Before 2015, the PBoC bought dollars from Chinese companies that earned export income, printing lots of new yuan to do so. This money then circulated within the Chinese banking system and supplied the credit for China’s huge expansion.

But now the PBoC is selling down its reserves of US dollars to prop up the yuan. This also places pressure on Chinese banks, and may force the PBoC to allow banks to free up more of their available capital. These deteriorating conditions in the banking sector, along with China’s fast-rising private-sector debt, increase the cost of capital and put further pressure on foreign exchange reserves.

The economy isn’t helping

Further adding to the pressure since 2015 has been Chinese government encouragement for local companies to “go global”. Often such investments have been supported by subsidised loans or grants from China’s Export-Import Bank (China Exim Bank). At the same time, foreign investment into China has dwindled as labour and other costs have risen.

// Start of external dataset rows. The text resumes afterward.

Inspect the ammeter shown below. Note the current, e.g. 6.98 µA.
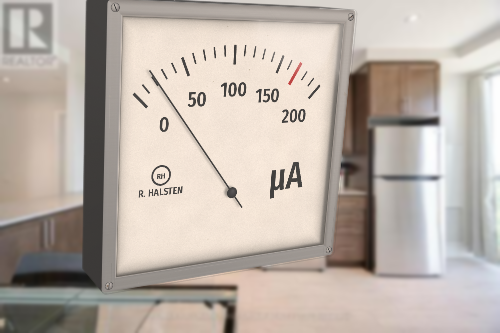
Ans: 20 µA
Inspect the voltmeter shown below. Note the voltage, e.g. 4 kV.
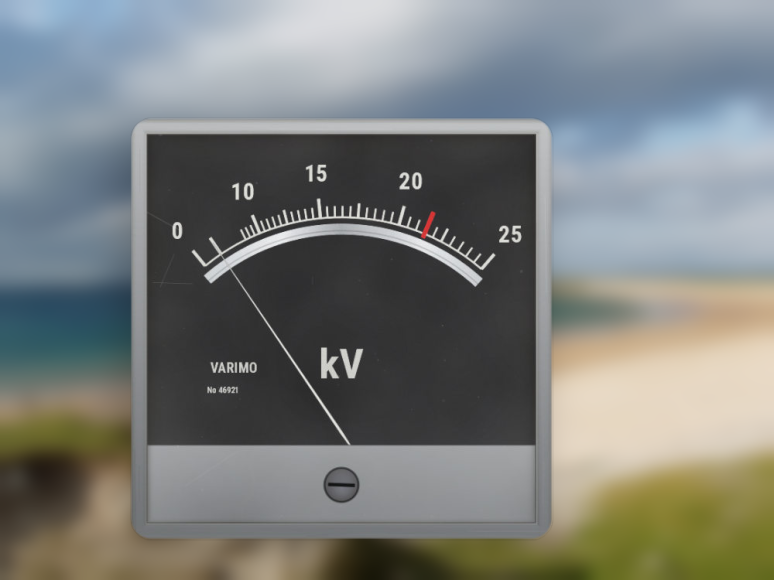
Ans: 5 kV
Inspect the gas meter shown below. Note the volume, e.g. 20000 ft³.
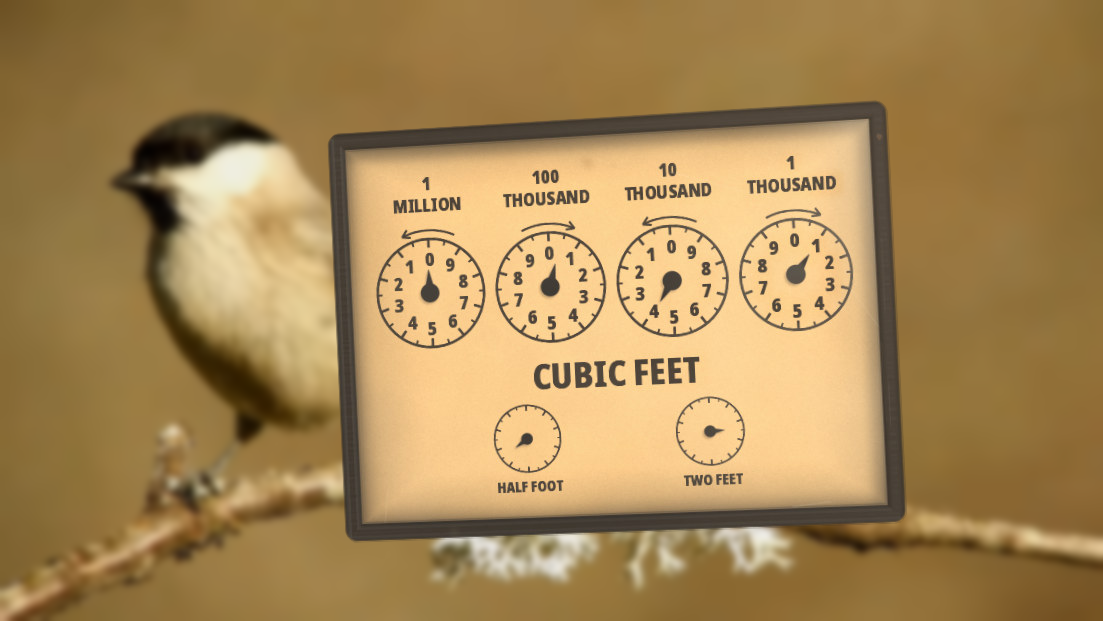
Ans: 4100 ft³
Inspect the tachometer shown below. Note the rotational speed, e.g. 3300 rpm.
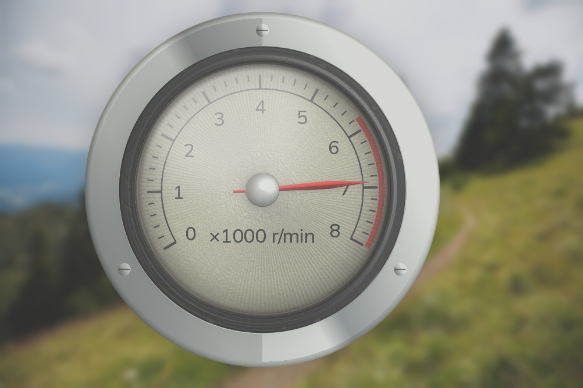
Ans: 6900 rpm
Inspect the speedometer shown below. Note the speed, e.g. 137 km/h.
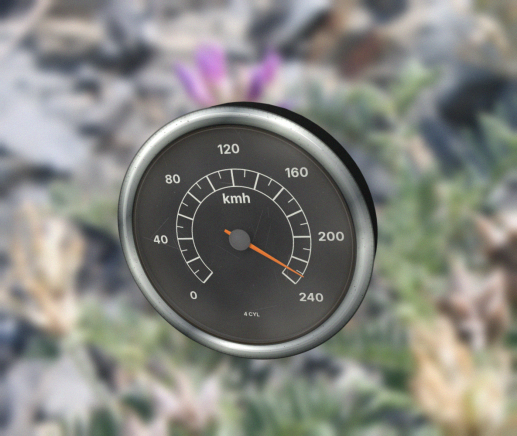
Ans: 230 km/h
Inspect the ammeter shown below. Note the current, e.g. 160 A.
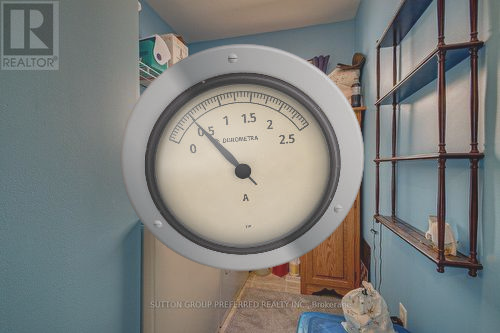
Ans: 0.5 A
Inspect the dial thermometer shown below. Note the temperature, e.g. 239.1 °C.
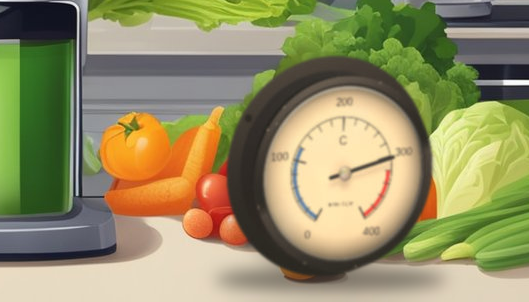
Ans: 300 °C
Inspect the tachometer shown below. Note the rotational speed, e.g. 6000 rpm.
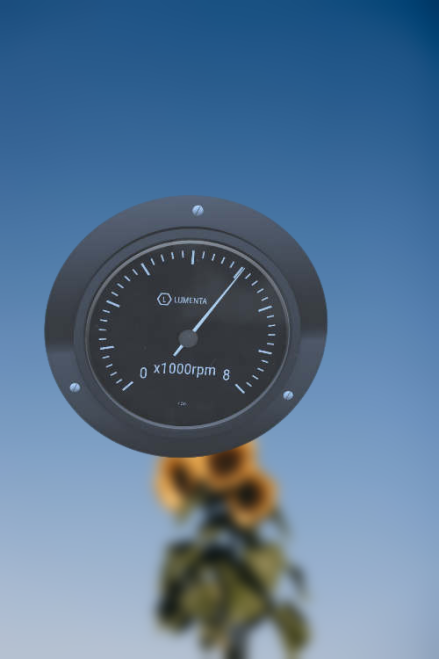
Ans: 5000 rpm
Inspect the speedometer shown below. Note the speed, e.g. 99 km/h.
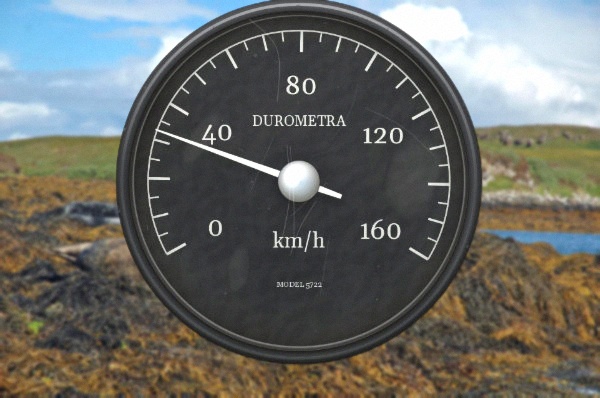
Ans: 32.5 km/h
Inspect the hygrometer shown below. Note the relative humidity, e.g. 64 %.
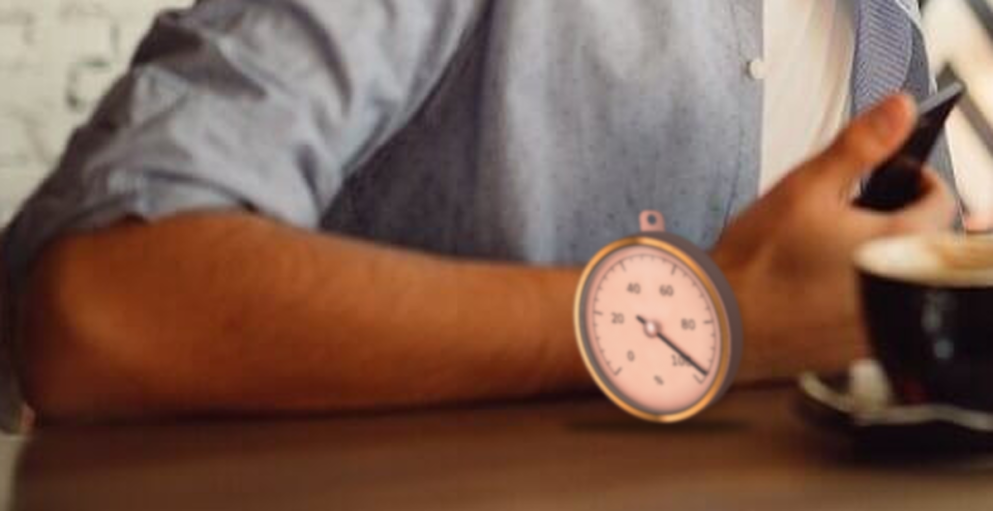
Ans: 96 %
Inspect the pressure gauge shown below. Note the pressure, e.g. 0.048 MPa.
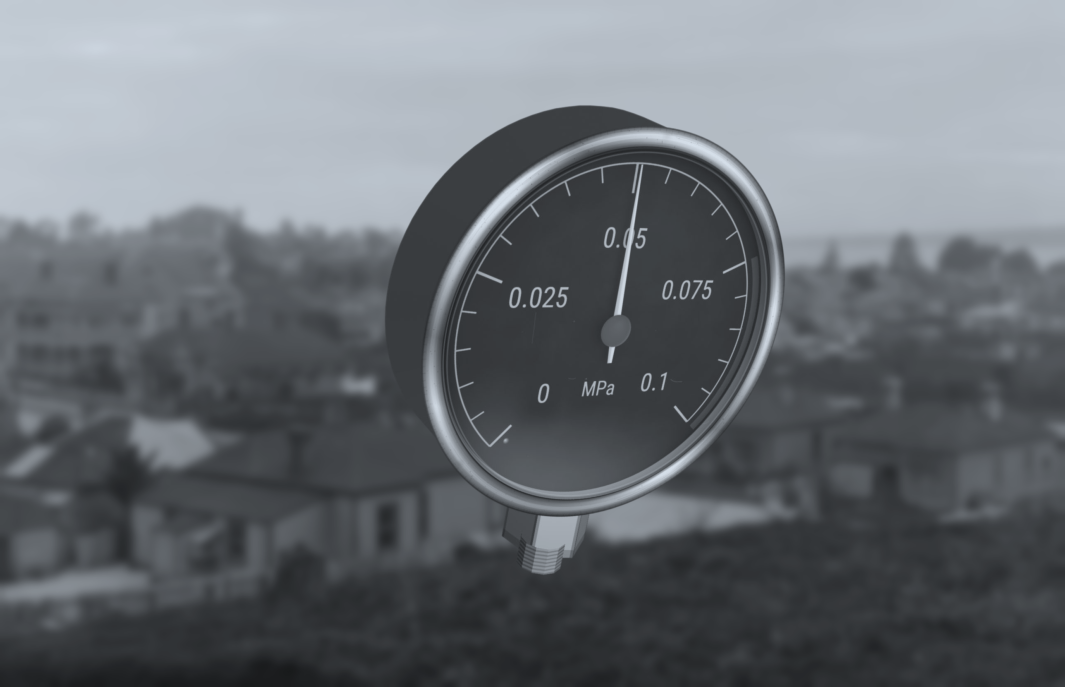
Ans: 0.05 MPa
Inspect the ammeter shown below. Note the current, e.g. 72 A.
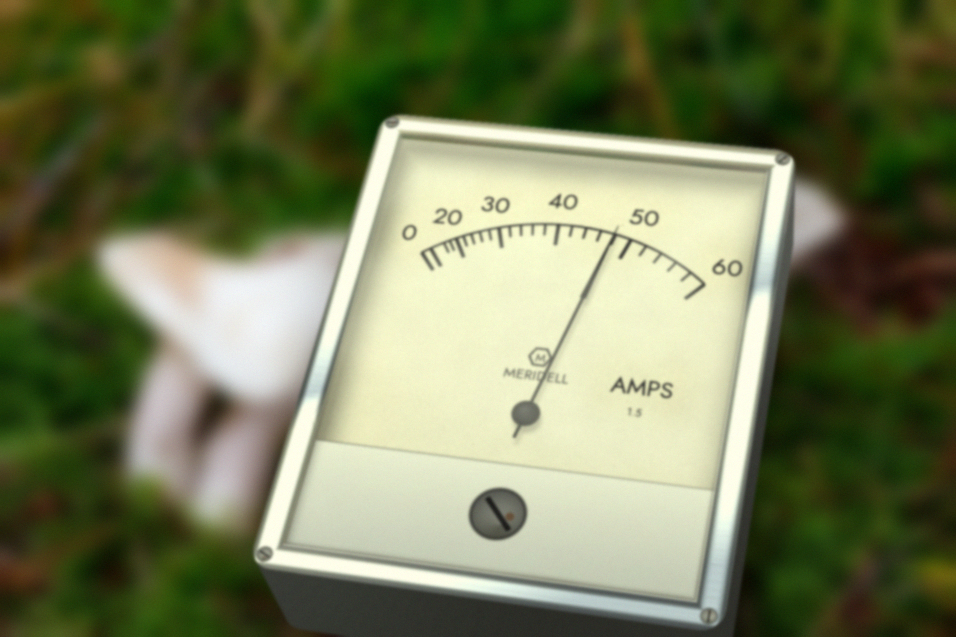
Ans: 48 A
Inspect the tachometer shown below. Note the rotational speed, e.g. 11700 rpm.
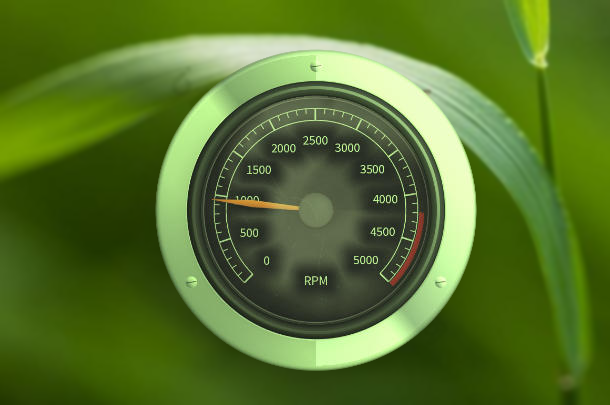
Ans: 950 rpm
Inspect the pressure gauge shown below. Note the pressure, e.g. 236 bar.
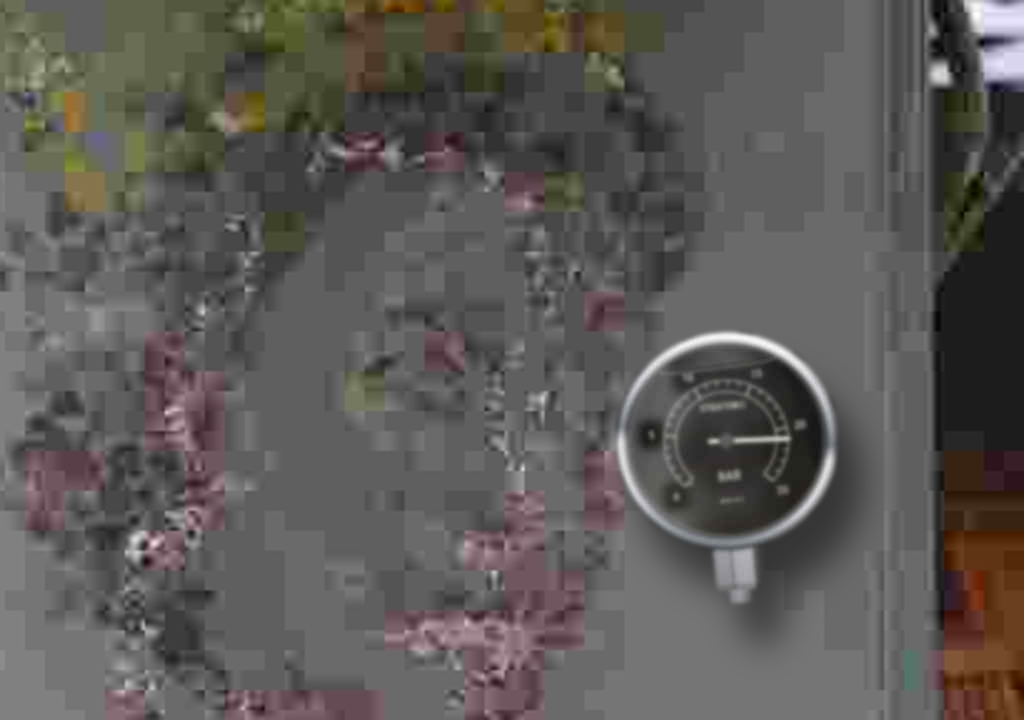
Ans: 21 bar
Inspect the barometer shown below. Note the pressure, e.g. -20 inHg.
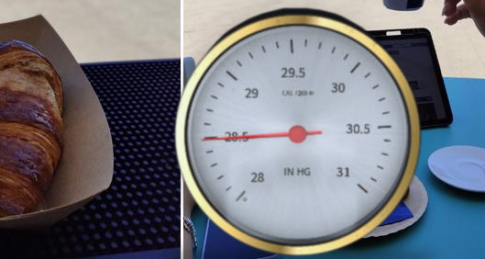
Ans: 28.5 inHg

Both of these phenomena have been part of the Chinese government’s overall strategy of internationalisation, while moving away from an economy dependent on exports and towards an economy based much more on services and domestic consumption. The problem is, however, that the hoped-for rise in domestic consumption has not eventuated at anything like the rate necessary.

A crackdown on luxury consumption – seen as a sign of corruption by senior Communist Party members and officials – has further detracted from the desired growth in domestic consumption.

What all this means for us

Even with the restrictions put in place, there isn’t a total yuan lockdown. It is hard to prevent the movement of yuan out of China through the offshore yuan market. The Chinese banking authorities have fewer ways of preventing such transfers, especially as the government pushes the yuan as an alternative to traditional US dollar settlements.

But it’s likely China and its people will be much less able to afford direct purchases of Australian goods (iron ore, coal) and services (education, tourism) in the near future. This does not mean that Chinese demand for Australian goods will fall, but things might have to change.

It means that instead of just “selling stuff” to China, Australia needs to engage with the Chinese economy – to understand what that economy really needs. Australia has know-how and technology in health care, education, agriculture and energy that China needs and wants.

With the limitations of Chinese currency and investment controls, Australia may need to be more generous in its willingness to transfer some of that technology and know-how. For its part, China has to be much better at ensuring that the intellectual property involved in such transfers and the returns from them are properly protected. This could be the start of something brand new.